Es un domingo de marzo. La luminosidad del Sol anuncia al otoño. Apacigua el calor la brisa fresca; el silencio se suma a la desesperanza del retorno. En la tarde de Ocoa la atmósfera entera se asemeja a los dulces cuentos de Poe, extraviados en la persecución de la belleza divina y perfecta que solo la pluma imagina; las aves sobrevuelan la nube de angustia que a esta hora cubre la casa y los roedores corren por la hierba seca, proyectando largas sombras antes de esconderse en el hueco del tronco de un boldo. Esas tardes, en esos jardines, con esas criptas que guardan cadáveres adorados.
¿Son todos los viajes así? La víspera, explosión de locura irresponsable. Se enancha el alma y pugna por volar desnuda. El día del regreso se repliega como tortuga avergonzada. Y con tarjeta paga la cuenta del bar.

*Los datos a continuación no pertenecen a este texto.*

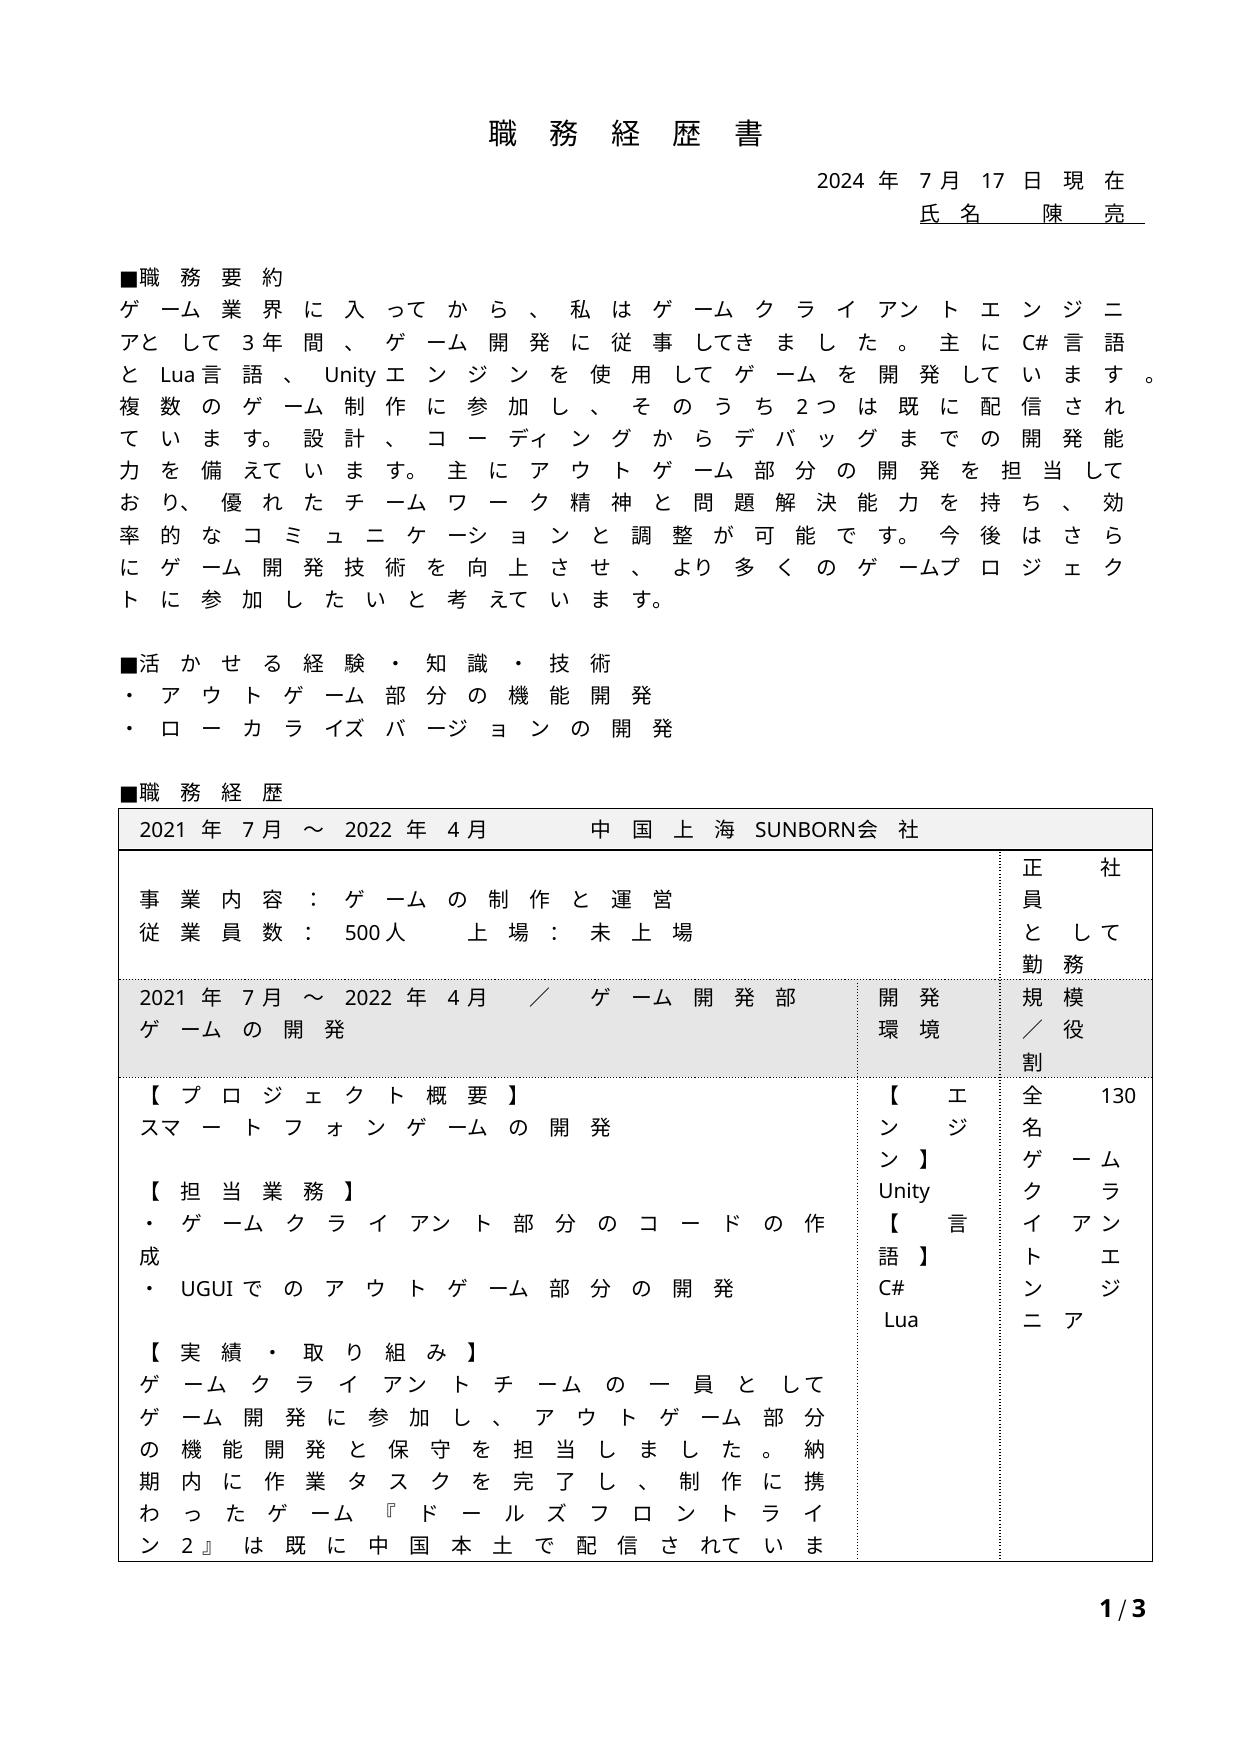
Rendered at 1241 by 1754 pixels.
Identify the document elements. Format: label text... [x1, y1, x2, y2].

table_cell 規模／役割 [1000, 979, 1152, 1077]
text 2024年7月17日現在 [119, 164, 1145, 196]
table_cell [857, 1077, 1000, 1561]
text 氏名 陳 亮 [119, 196, 1145, 228]
text ■活かせる経験・知識・技術 [119, 647, 1145, 679]
text ・アウトゲーム部分の機能開発 [119, 679, 1145, 711]
text 職 務 経 歴 書 [119, 99, 1145, 164]
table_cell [119, 1077, 857, 1561]
text ■職務要約 [119, 260, 1145, 293]
text ゲーム業界に入ってから、私はゲームクライアントエンジニアとして3年間、ゲーム開発に従事してきました。主にC#言語とLua言語、Unityエンジンを使用してゲームを開発しています。複数のゲーム制作に参加し、そのうち2つは既に配信されています。設計、コーディングからデバッグまでの開発能力を備えています。主にアウトゲーム部分の開発を担当しており、優れたチームワーク精神と問題解決能力を持ち、効率的なコミュニケーションと調整が可能です。今後はさらにゲーム開発技術を向上させ、より多くのゲームプロジェクトに参加したいと考えています。 [119, 293, 1145, 614]
text ■職務経歴 [119, 775, 1145, 808]
table_cell 事業内容：ゲームの制作と運営 従業員数：500人 上場：未上場 [119, 851, 1000, 979]
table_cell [1000, 1077, 1152, 1561]
text ・ローカライズバージョンの開発 [119, 711, 1145, 743]
table_cell 開発環境 [857, 979, 1000, 1077]
table_cell 2021年7月～2022年4月 ／ ゲーム開発部 ゲームの開発 [119, 979, 857, 1077]
table_header 2021年7月～2022年4月 中国上海SUNBORN会社 [119, 809, 1152, 848]
table_cell 正社員 として勤務 [1000, 851, 1152, 979]
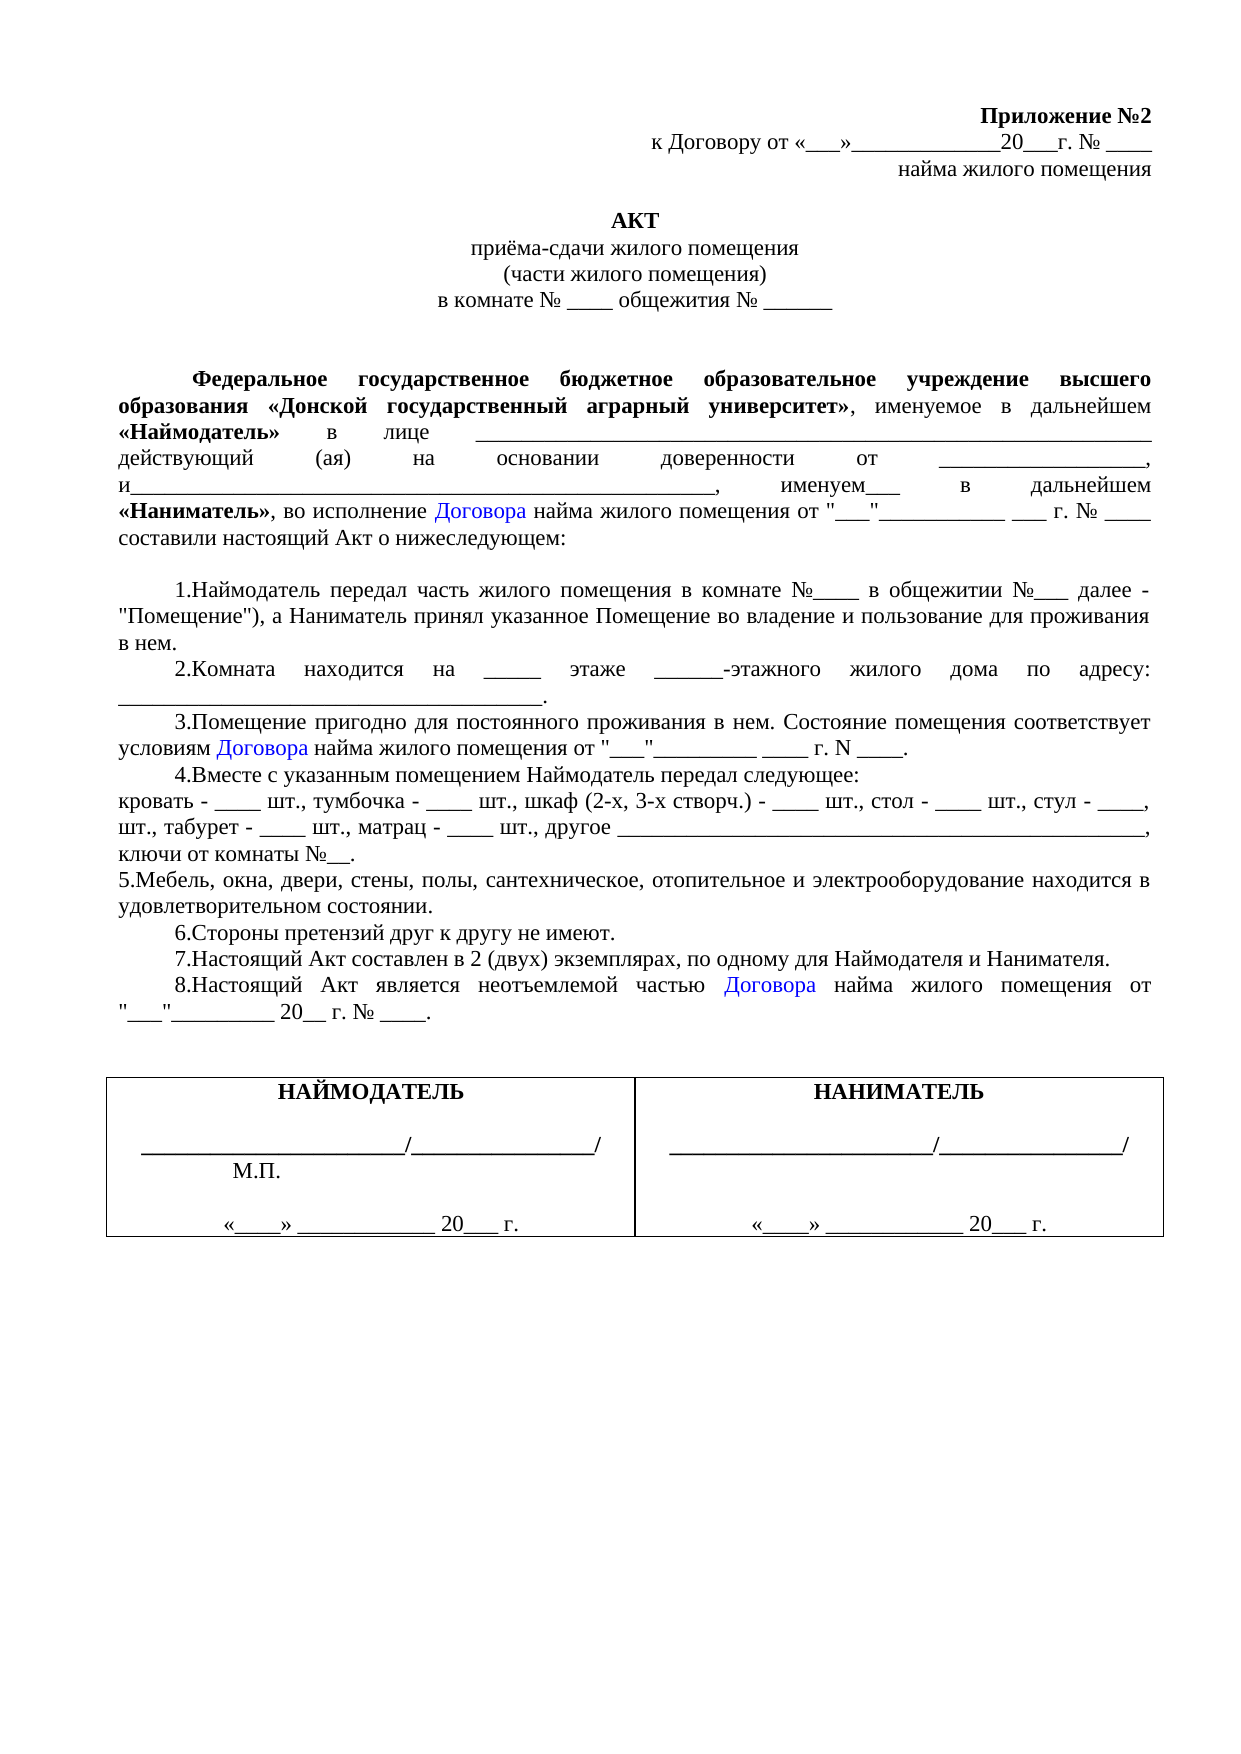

No esperar nada de la vida. Crear, como si los domingos fuesen lunes. Carecer, como joven que sueña con lo que hoy engorda. He allí tres mandamientos para ser enfrentados a la hora inevitable de la gravedad del confesionario.
Mi nombre no tiene importancia, mi edad tampoco. Sólo diré que mi título de Vicioso y Hombre Malo me fue conferido, tras estudiar la vida entera en su academia, por una milenaria formalidad ideada naturalmente por los hombres. Y que si de algo soy testigo es de un derrumbe moral que me ataca por todos los flancos y me obliga a sumarme a él, en el entendido de que la verdad no es otra cosa que aquello que todos tratan de ocultar.